# Craftsman GT5000 bogs down when blades engage



## ticknackett (Jun 12, 2013)

The tractor I believe is a 2003, it's a Craftsman GT5000 (917.276320) with a 24 hp Briggs (446677.0470.e1). Here's the story, I am an amateur mechanic and I know enough to do a lot but I still have a lot to learn. It has been running fine up until last summer when it began starting hard, I didn't know how to lash valves at the time so I had a mower guy do it, it started better but still hard and before I put it down for winter it was backfiring while idling and running kind of rough. This spring I did a tune up, plugs, oil, air and fuel filter but when I tried to start it it wouldn't turn over. Pulled the covers to lash the valves, #2 cylinder lashed up fine no problem, #1 however bent both intake and exhaust pushrods, ended up replacing the whole cylinder head assembly, rockers pushrods. Cylinder wall was flawless, engine turned over nicely. after I put everything together, lashed all valves, it started perfectly, no hard starting, it surged a little at idle but ran nicely. Went to mow with it for the first time with new blades and a perfectly clean deck and as soon as I engaged the blades it bogged for a few seconds and died, after engine warmed up for a little while I could get it to spin up the blades but had to mow very slowly, thought it must have been carb.

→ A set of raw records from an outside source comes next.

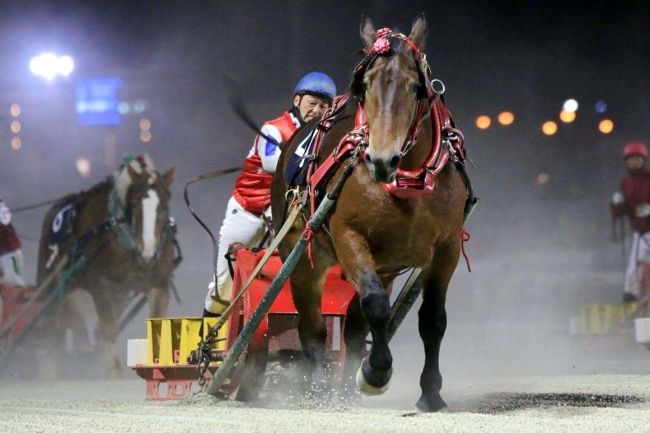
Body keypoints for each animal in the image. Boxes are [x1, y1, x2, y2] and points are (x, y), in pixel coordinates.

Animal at [35, 155, 176, 374]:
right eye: (134, 205)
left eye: (164, 205)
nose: (149, 254)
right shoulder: (100, 285)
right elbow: (108, 331)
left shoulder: (159, 283)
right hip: (54, 287)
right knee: (48, 332)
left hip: (118, 295)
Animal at [270, 14, 470, 412]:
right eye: (363, 86)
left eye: (415, 87)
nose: (381, 159)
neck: (407, 181)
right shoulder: (349, 237)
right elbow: (376, 306)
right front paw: (376, 373)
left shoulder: (446, 248)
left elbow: (432, 320)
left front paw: (430, 391)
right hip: (303, 258)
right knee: (312, 327)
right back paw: (319, 391)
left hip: (387, 267)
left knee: (353, 325)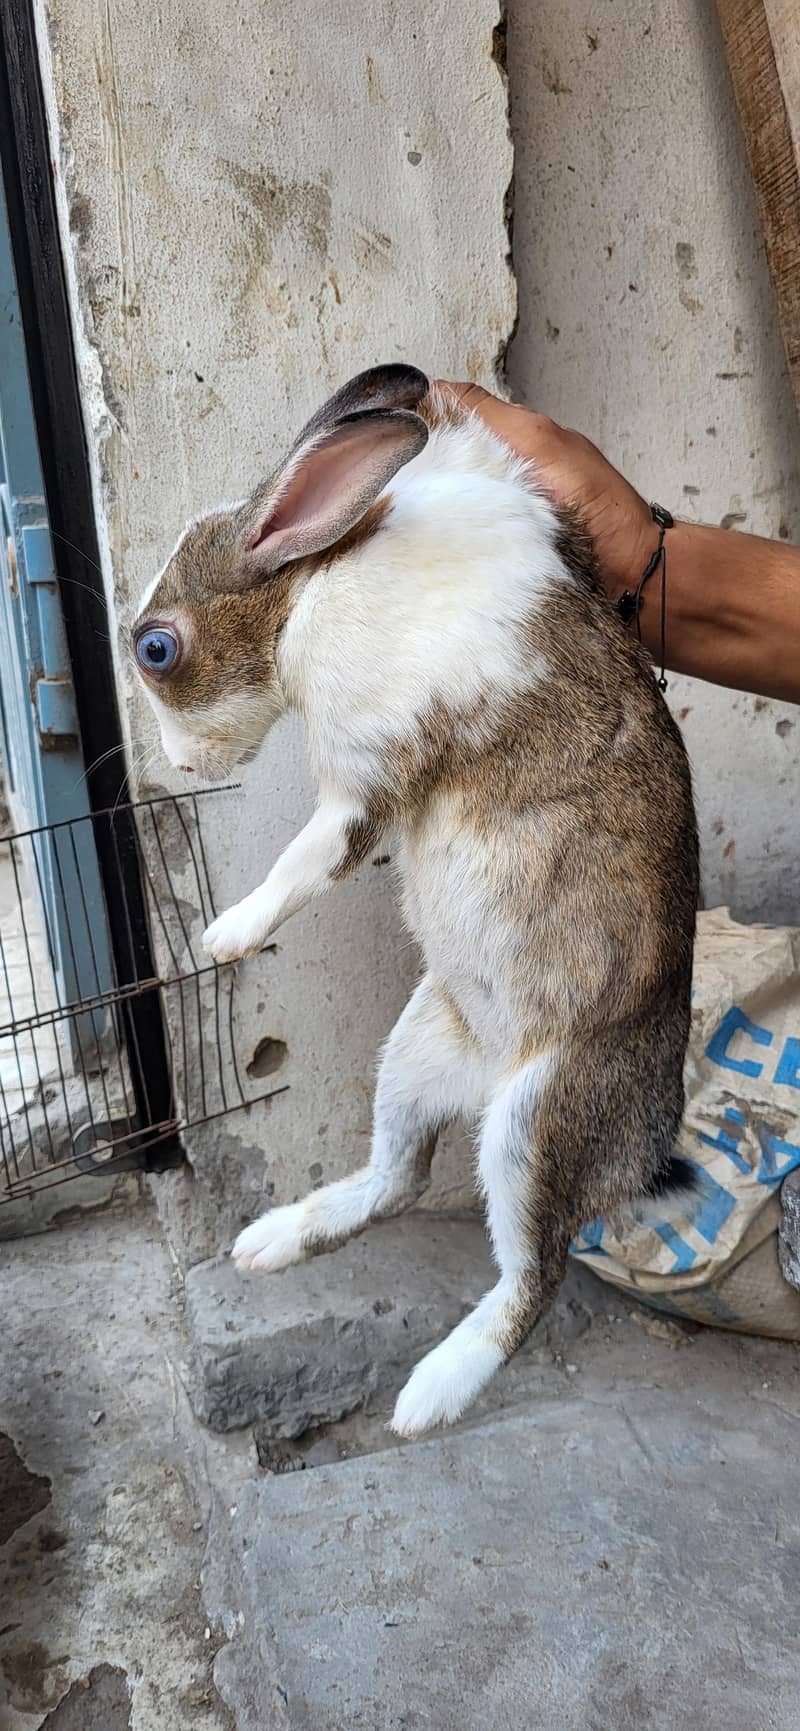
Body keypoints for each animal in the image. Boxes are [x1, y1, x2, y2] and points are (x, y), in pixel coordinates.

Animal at [132, 363, 698, 1437]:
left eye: (155, 648)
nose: (181, 769)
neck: (305, 587)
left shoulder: (367, 778)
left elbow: (305, 863)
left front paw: (220, 939)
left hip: (535, 1125)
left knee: (530, 1278)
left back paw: (429, 1396)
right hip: (415, 1050)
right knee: (400, 1179)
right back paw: (272, 1239)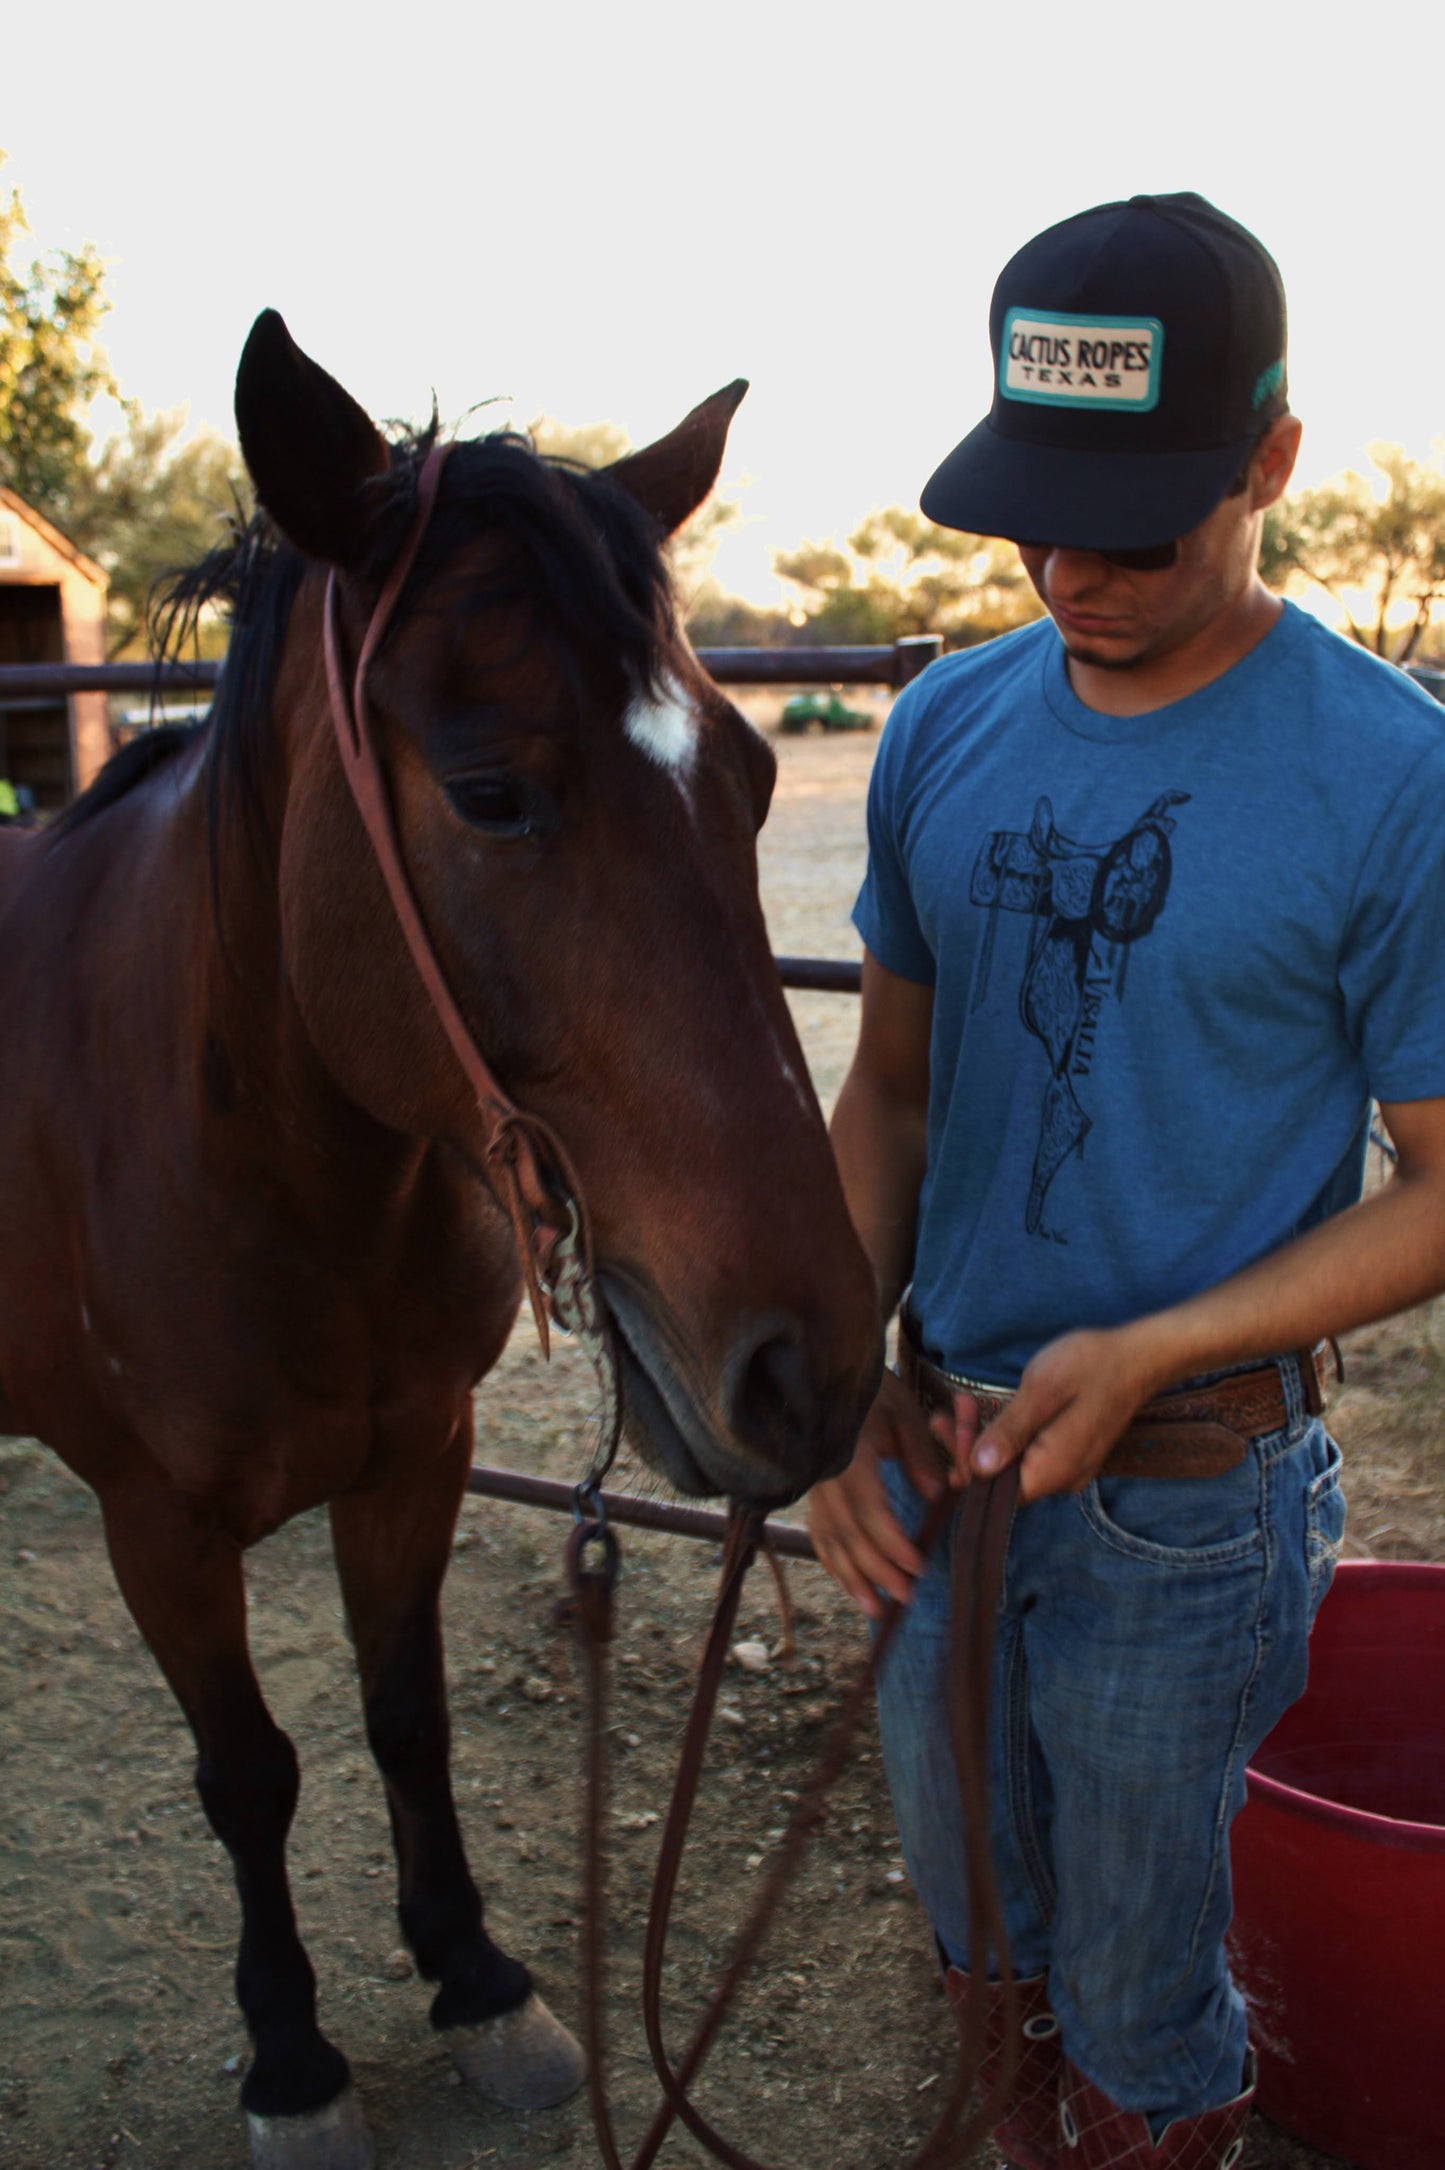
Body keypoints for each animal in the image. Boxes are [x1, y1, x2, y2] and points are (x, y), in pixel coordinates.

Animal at [0, 314, 876, 2170]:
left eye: (759, 774)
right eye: (488, 792)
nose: (813, 1367)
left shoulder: (421, 1450)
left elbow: (408, 1713)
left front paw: (473, 1977)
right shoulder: (155, 1522)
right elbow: (249, 1771)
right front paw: (293, 2055)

Rebuilt the carb, while I was cleaning parts with a can of cleaner I spraying it through the white plastic emulsion body/tube and one of the jets popped out and I put it back in, that was the only incident during carb rebuild, I also removed the plunger from the backfire solenoid because that was a stupid thing to add in the first place and I didn't want to deal with it if it failed, and now it runs better, has more power than before, but still not what it should be, spins up the blades kinda slowly and bogs when mowing at normal speed. Pulled the deck and checked all belts and pulleys for binding and they all spin freely, new blades, greased fittings, still bogs, haven't messed with idle or governor at all, any help?


----------